Response feedback and flagging
Stay tuned: Support for end user feedback (following an inference) and optional external feedback (i.e.expert feedback/flagging etc.) is coming.
Checkout repo:
gh repo clone prompton/prompton
cd prompton/server # workdir needs to be server folder for these instructions
Install just
brew install just
Install packages with:
cd server
just install
Create your local .env
See: .env.example
Launch MongDB:
just devdb-up
The launched container provides:
MongoDB instance on localhost:27017
with the username/password set in your .env
It stores data in .mongo-data
folder.

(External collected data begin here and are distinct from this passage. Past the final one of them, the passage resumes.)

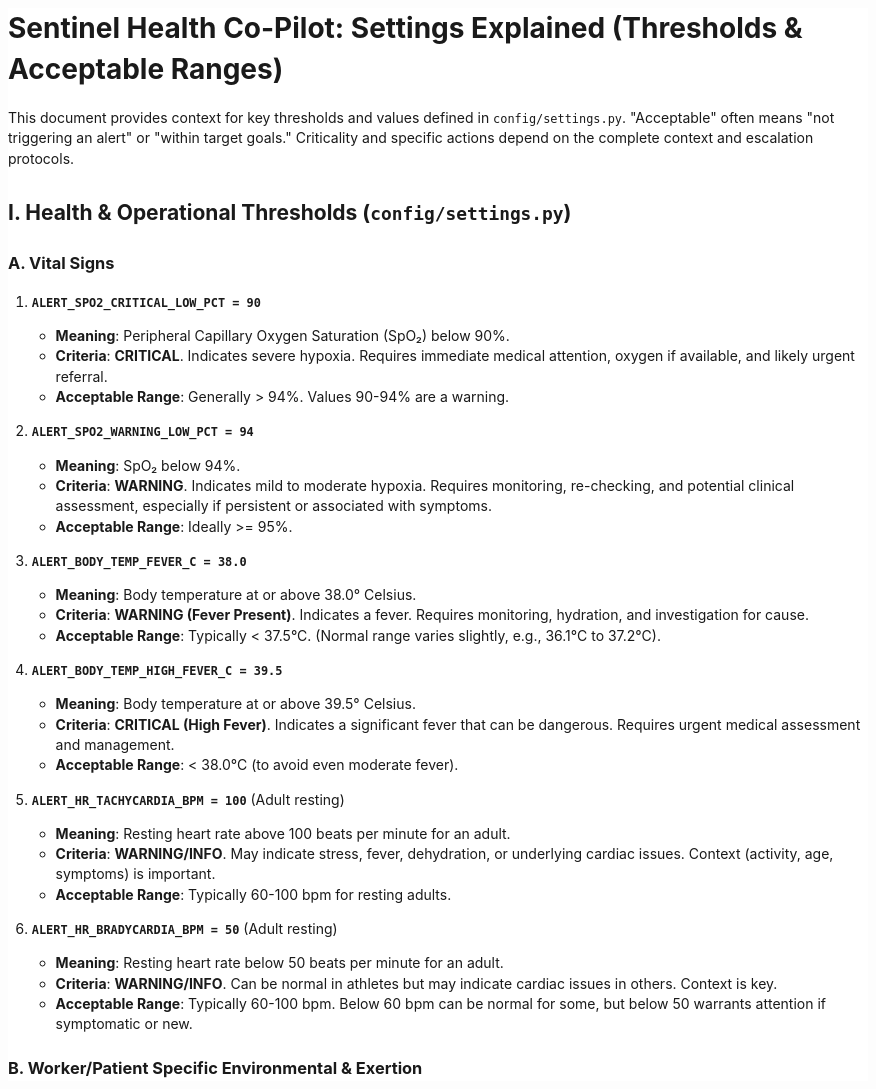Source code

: # Sentinel Health Co-Pilot: Settings Explained (Thresholds & Acceptable Ranges)

This document provides context for key thresholds and values defined in `config/settings.py`.
"Acceptable" often means "not triggering an alert" or "within target goals." Criticality and specific actions depend on the complete context and escalation protocols.

## I. Health & Operational Thresholds (`config/settings.py`)

### A. Vital Signs

1.  **`ALERT_SPO2_CRITICAL_LOW_PCT = 90`**
    *   **Meaning**: Peripheral Capillary Oxygen Saturation (SpO₂) below 90%.
    *   **Criteria**: **CRITICAL**. Indicates severe hypoxia. Requires immediate medical attention, oxygen if available, and likely urgent referral.
    *   **Acceptable Range**: Generally > 94%. Values 90-94% are a warning.

2.  **`ALERT_SPO2_WARNING_LOW_PCT = 94`**
    *   **Meaning**: SpO₂ below 94%.
    *   **Criteria**: **WARNING**. Indicates mild to moderate hypoxia. Requires monitoring, re-checking, and potential clinical assessment, especially if persistent or associated with symptoms.
    *   **Acceptable Range**: Ideally >= 95%.

3.  **`ALERT_BODY_TEMP_FEVER_C = 38.0`**
    *   **Meaning**: Body temperature at or above 38.0° Celsius.
    *   **Criteria**: **WARNING (Fever Present)**. Indicates a fever. Requires monitoring, hydration, and investigation for cause.
    *   **Acceptable Range**: Typically < 37.5°C. (Normal range varies slightly, e.g., 36.1°C to 37.2°C).

4.  **`ALERT_BODY_TEMP_HIGH_FEVER_C = 39.5`**
    *   **Meaning**: Body temperature at or above 39.5° Celsius.
    *   **Criteria**: **CRITICAL (High Fever)**. Indicates a significant fever that can be dangerous. Requires urgent medical assessment and management.
    *   **Acceptable Range**: < 38.0°C (to avoid even moderate fever).

5.  **`ALERT_HR_TACHYCARDIA_BPM = 100`** (Adult resting)
    *   **Meaning**: Resting heart rate above 100 beats per minute for an adult.
    *   **Criteria**: **WARNING/INFO**. May indicate stress, fever, dehydration, or underlying cardiac issues. Context (activity, age, symptoms) is important.
    *   **Acceptable Range**: Typically 60-100 bpm for resting adults.

6.  **`ALERT_HR_BRADYCARDIA_BPM = 50`** (Adult resting)
    *   **Meaning**: Resting heart rate below 50 beats per minute for an adult.
    *   **Criteria**: **WARNING/INFO**. Can be normal in athletes but may indicate cardiac issues in others. Context is key.
    *   **Acceptable Range**: Typically 60-100 bpm. Below 60 bpm can be normal for some, but below 50 warrants attention if symptomatic or new.

### B. Worker/Patient Specific Environmental & Exertion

DB is initialised with scripts in mongo-init-docker-dev folder at first run.
Mongo Express on http://localhost:8081
Stop DB container:just devdb-down
Purge DB and re-initialise: just devdb-init-purge
If you want to connect to other instance instead of the dev container then configure your .env
Run the server
just run
Running server in container if you need to test the container or you want to deploy it yourself:
docker build -t prompton-api-server:dev .
docker run --env-file .env -it -p 8080:8080 prompton-api-server:dev
just test
just test-quick # if you want to cut a few secs by skipping slower tests (password hasing etc.)
Set your .env
based on .env.example
Optional: if you only have admin role db user create one for the api with only readWrite acces. Manually or use this script:
poetry run python -m scripts.db_init_add_api_user
Create initial org and SuperAdmin user
poetry run python -m scripts.db_init_indexes_and_first_user
This project is licensed under the GNU Affero General Public License v3.0 license - see the LICENSE file for details.